# Extracted entries:
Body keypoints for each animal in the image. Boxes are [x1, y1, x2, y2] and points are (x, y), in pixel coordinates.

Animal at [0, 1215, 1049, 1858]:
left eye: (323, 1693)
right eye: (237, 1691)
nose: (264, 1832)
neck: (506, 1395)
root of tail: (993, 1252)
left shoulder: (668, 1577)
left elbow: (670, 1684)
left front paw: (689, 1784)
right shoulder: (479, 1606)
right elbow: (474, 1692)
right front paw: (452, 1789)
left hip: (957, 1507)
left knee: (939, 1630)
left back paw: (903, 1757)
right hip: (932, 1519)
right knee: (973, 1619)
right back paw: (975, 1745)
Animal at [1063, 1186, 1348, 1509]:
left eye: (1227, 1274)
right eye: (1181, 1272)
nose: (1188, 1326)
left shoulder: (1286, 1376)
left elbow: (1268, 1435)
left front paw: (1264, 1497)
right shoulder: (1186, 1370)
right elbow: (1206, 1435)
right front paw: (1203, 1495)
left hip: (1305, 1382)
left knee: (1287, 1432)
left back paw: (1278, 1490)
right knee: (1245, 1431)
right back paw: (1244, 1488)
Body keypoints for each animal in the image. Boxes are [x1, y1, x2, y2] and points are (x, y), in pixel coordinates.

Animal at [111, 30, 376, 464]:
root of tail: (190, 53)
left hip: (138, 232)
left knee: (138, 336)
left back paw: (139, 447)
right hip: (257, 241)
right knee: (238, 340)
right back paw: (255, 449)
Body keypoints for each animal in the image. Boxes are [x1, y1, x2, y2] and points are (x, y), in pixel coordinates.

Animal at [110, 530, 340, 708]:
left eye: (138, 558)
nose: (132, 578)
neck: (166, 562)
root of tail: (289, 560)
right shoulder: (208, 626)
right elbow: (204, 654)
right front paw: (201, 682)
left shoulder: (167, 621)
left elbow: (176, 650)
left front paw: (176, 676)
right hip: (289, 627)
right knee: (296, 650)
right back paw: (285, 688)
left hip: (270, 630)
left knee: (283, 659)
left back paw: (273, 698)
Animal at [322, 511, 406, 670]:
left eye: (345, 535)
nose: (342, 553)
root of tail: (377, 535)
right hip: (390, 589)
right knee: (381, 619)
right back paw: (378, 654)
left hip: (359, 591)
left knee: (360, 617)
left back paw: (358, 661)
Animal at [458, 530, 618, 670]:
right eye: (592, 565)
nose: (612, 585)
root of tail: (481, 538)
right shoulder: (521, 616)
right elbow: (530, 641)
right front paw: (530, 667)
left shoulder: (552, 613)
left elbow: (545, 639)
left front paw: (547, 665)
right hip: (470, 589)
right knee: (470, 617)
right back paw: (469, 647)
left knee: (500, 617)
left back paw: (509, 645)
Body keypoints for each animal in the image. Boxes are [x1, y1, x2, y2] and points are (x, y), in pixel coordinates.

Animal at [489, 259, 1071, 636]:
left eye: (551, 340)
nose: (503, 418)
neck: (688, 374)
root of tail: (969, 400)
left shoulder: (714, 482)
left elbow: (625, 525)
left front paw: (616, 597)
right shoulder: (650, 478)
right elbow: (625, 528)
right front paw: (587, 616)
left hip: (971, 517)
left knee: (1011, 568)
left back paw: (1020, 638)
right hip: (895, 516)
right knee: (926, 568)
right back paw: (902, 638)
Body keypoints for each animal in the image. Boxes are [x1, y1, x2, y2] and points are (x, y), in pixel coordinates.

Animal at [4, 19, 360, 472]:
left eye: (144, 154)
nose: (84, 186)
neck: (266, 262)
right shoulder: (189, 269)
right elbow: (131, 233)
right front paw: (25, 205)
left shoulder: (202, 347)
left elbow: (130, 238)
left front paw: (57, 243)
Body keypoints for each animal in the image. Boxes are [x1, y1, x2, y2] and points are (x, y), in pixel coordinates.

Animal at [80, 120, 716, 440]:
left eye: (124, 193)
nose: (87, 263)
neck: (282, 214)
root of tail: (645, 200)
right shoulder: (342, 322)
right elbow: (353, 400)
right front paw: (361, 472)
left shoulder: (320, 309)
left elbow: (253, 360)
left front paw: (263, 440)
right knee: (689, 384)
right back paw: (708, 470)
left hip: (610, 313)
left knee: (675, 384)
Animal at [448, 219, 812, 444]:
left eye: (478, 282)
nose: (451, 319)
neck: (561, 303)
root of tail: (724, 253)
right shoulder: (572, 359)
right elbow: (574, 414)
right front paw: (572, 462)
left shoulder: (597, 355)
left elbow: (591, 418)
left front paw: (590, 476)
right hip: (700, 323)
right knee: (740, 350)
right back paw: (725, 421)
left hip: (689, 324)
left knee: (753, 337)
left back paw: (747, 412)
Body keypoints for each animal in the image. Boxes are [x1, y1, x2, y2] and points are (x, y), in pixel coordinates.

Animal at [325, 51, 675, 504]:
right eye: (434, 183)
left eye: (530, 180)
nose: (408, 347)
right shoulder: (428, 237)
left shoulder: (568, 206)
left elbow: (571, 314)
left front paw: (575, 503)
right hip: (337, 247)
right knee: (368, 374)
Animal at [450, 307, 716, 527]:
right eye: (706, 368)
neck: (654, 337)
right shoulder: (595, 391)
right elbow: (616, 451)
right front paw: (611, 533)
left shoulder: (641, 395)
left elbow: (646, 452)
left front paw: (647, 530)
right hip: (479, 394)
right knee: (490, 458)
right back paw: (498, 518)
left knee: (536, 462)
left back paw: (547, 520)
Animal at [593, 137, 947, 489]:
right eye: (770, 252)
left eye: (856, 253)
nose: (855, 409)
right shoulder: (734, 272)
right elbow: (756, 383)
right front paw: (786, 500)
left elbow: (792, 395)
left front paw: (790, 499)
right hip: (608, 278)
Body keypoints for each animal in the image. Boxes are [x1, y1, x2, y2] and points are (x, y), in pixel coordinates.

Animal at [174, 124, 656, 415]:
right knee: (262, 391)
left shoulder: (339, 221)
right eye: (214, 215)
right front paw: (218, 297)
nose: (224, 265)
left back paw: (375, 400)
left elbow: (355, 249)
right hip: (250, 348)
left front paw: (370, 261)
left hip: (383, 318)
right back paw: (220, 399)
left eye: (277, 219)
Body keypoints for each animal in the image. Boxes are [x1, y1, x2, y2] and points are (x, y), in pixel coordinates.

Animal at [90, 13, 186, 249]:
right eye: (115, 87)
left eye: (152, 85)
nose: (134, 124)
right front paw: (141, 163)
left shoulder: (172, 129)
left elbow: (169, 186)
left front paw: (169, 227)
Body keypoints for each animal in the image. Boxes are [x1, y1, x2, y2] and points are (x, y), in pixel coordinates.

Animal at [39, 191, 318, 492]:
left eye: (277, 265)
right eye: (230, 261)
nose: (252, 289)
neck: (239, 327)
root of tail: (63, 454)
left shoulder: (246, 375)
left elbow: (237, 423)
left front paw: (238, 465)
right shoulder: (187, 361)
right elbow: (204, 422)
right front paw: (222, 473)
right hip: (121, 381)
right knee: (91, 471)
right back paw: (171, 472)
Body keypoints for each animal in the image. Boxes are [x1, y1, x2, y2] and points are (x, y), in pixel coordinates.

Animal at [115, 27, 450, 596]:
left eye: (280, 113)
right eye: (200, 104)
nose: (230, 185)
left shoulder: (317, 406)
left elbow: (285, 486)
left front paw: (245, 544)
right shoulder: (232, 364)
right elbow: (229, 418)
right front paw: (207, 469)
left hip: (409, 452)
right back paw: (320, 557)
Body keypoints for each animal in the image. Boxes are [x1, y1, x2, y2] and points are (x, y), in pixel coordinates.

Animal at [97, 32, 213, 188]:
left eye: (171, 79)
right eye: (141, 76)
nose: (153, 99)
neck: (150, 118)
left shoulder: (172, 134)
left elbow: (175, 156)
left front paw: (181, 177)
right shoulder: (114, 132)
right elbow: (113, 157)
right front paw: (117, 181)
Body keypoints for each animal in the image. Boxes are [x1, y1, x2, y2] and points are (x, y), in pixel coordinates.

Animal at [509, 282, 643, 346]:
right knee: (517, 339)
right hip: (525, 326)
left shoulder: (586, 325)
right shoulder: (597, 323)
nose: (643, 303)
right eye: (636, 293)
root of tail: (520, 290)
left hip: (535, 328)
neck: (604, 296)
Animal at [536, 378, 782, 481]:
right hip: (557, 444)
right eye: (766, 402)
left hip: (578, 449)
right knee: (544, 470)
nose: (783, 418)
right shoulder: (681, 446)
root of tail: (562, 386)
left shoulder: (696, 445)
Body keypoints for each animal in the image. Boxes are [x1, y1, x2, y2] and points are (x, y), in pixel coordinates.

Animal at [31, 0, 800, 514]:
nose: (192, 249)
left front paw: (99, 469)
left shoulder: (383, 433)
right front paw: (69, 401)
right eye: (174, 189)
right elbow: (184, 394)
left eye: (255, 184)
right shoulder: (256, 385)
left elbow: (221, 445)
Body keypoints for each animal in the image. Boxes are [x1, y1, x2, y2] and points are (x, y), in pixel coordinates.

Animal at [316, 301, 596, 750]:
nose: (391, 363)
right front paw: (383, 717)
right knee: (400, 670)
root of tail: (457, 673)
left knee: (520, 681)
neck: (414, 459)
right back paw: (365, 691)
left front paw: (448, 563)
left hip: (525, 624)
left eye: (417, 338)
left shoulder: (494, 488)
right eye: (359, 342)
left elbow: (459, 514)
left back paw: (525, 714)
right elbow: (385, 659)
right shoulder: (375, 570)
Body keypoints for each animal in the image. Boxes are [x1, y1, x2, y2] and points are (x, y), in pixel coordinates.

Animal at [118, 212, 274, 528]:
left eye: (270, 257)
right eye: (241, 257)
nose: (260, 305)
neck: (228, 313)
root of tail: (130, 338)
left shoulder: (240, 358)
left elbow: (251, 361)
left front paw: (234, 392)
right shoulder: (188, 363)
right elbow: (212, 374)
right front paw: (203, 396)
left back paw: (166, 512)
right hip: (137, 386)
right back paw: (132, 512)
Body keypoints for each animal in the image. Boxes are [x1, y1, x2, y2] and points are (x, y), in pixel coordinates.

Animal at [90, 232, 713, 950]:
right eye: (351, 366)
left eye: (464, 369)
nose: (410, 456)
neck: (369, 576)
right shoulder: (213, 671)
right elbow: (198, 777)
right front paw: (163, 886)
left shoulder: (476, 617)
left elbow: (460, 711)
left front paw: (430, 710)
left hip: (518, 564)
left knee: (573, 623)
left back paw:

# What to produce:
Look above for the line holding "right shoulder: (208, 626)" and the line holding "left knee: (1011, 568)", then output exactly those two lines and every line between them, nothing more.

# Solution to the problem:
right shoulder: (208, 626)
right elbow: (204, 654)
right front paw: (201, 682)
left shoulder: (167, 621)
left elbow: (176, 650)
left front paw: (176, 676)
right hip: (289, 627)
right knee: (296, 650)
right back paw: (285, 688)
left hip: (270, 630)
left knee: (283, 659)
left back paw: (273, 698)
Animal at [322, 511, 406, 670]:
left eye: (345, 535)
nose: (342, 553)
root of tail: (377, 535)
right hip: (390, 589)
right knee: (381, 619)
right back paw: (378, 654)
left hip: (359, 591)
left knee: (360, 617)
left back paw: (358, 661)
Animal at [458, 530, 618, 670]:
right eye: (592, 565)
nose: (612, 585)
root of tail: (481, 538)
right shoulder: (521, 616)
right elbow: (530, 641)
right front paw: (530, 667)
left shoulder: (552, 613)
left elbow: (545, 639)
left front paw: (547, 665)
right hip: (470, 589)
right knee: (470, 617)
right back paw: (469, 647)
left knee: (500, 617)
left back paw: (509, 645)
Body keypoints for each animal in the image. Boxes are [x1, y1, x2, y2] and points are (x, y), in pixel coordinates.

Animal at [489, 259, 1071, 636]:
left eye: (551, 340)
nose: (503, 418)
neck: (688, 374)
root of tail: (969, 400)
left shoulder: (714, 482)
left elbow: (625, 525)
left front paw: (616, 597)
right shoulder: (650, 478)
right elbow: (625, 528)
right front paw: (587, 616)
left hip: (971, 517)
left knee: (1011, 568)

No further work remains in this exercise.